__PROBLEMS AND TASKS__:
(A) In the question about DirectWrite text rendering, what does the writer already know causes DirectWrite text to look blurry compared to GDI?
(B) Revise the DirectWrite question from "I already know" up to and including "Or something else?", putting "DWrite" wherever "DirectWrite" appears.

21
votes

I already know that sub-pixel positioning causes DirectWrite text rendering to be blurry compared to GDI.

However, my question is a bit more fundamental: Why can't DirectWrite (and related methods) be made to render text as sharply as GDI?

In other words:
What prevents DirectWrite from being able to snap text to the nearest pixel, the way GDI can?

Is it, for example, a hardware issue? A driver architecture issue? Is it simply not implemented? Or something else?


Smaller sample:

Larger samples:

Direct2D, aliased:

Direct2D, default:

Direct2D ("classic GDI"):

Direct2D ("natural GDI"):

Actual classic GDI:

![](http://i.stack.imgur.com/kbdPb.png)

__GIVEN DATA__:
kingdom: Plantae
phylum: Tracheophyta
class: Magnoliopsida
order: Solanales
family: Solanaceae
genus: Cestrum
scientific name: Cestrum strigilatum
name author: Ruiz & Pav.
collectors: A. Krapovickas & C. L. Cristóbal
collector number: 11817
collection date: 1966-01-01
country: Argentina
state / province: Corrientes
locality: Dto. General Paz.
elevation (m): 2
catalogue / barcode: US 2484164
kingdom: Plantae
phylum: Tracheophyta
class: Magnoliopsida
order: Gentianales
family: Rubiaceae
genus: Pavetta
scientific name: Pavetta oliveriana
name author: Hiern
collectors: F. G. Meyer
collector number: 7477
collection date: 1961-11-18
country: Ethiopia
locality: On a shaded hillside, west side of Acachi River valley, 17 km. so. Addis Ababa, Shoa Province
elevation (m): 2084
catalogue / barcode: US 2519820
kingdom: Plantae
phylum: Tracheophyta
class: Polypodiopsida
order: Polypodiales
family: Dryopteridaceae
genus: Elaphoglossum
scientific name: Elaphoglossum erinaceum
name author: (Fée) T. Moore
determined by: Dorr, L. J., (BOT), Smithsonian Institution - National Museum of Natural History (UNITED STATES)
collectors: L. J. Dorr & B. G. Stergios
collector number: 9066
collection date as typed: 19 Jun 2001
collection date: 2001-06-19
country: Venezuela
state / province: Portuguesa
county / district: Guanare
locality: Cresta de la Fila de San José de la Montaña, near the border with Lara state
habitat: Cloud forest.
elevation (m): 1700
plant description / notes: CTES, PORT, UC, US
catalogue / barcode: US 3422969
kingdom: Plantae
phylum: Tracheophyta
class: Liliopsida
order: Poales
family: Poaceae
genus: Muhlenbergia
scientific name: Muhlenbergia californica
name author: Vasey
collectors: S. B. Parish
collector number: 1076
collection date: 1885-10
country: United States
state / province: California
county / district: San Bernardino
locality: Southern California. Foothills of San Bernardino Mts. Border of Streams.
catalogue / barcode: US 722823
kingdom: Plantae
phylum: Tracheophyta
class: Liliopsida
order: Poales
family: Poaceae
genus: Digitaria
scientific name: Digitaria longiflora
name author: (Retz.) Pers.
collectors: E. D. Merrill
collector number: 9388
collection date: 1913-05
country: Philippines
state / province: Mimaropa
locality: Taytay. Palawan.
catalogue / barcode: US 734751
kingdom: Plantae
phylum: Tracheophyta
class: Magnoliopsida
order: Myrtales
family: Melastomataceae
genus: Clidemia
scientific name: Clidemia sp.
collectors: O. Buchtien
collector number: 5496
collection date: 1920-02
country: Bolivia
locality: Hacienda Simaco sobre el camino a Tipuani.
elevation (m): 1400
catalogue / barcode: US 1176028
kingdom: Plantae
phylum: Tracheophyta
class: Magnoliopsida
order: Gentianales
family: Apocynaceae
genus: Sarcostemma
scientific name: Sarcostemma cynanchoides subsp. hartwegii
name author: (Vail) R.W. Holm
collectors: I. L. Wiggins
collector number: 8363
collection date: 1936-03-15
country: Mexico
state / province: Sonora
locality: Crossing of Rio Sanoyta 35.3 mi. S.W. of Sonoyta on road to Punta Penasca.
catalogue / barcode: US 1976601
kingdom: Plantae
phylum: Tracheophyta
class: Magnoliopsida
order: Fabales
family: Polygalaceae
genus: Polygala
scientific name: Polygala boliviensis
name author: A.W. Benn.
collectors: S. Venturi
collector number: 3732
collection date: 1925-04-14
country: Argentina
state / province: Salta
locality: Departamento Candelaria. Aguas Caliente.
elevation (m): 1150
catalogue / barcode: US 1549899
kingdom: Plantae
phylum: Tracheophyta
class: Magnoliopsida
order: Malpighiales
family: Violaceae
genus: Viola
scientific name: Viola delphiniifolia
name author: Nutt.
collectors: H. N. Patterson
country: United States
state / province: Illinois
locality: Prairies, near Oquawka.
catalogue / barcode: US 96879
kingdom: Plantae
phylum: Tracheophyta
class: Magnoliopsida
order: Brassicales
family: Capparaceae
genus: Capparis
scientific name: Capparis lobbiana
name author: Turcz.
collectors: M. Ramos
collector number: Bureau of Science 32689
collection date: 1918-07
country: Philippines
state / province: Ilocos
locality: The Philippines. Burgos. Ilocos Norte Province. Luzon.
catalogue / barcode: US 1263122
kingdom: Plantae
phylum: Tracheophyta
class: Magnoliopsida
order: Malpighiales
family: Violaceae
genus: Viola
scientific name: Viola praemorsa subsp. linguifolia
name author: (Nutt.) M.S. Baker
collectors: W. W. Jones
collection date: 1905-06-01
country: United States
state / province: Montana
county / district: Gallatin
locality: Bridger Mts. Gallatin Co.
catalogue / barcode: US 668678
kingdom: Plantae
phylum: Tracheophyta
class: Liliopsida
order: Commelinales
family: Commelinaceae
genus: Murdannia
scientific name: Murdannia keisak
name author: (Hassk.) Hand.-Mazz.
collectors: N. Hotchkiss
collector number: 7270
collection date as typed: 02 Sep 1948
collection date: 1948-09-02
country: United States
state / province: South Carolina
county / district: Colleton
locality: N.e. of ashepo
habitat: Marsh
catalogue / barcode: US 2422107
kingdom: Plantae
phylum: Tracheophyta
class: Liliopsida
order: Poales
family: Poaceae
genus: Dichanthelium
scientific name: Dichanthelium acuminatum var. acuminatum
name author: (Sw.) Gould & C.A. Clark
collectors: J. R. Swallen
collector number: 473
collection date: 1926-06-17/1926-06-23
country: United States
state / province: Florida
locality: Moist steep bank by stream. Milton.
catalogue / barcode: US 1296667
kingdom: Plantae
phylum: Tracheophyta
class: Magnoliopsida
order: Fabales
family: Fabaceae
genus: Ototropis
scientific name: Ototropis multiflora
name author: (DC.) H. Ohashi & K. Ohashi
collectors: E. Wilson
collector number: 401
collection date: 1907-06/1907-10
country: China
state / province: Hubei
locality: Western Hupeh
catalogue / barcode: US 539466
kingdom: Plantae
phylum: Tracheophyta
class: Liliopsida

__RESPONSES FOR EACH TASK__:
(A) Sub-pixel positioning

(B)
I already know that sub-pixel positioning causes DWrite text rendering to be blurry compared to GDI.

However, my question is a bit more fundamental: Why can't DWrite (and related methods) be made to render text as sharply as GDI?

In other words:
What prevents DWrite from being able to snap text to the nearest pixel, the way GDI can?

Is it, for example, a hardware issue? A driver architecture issue? Is it simply not implemented? Or something else?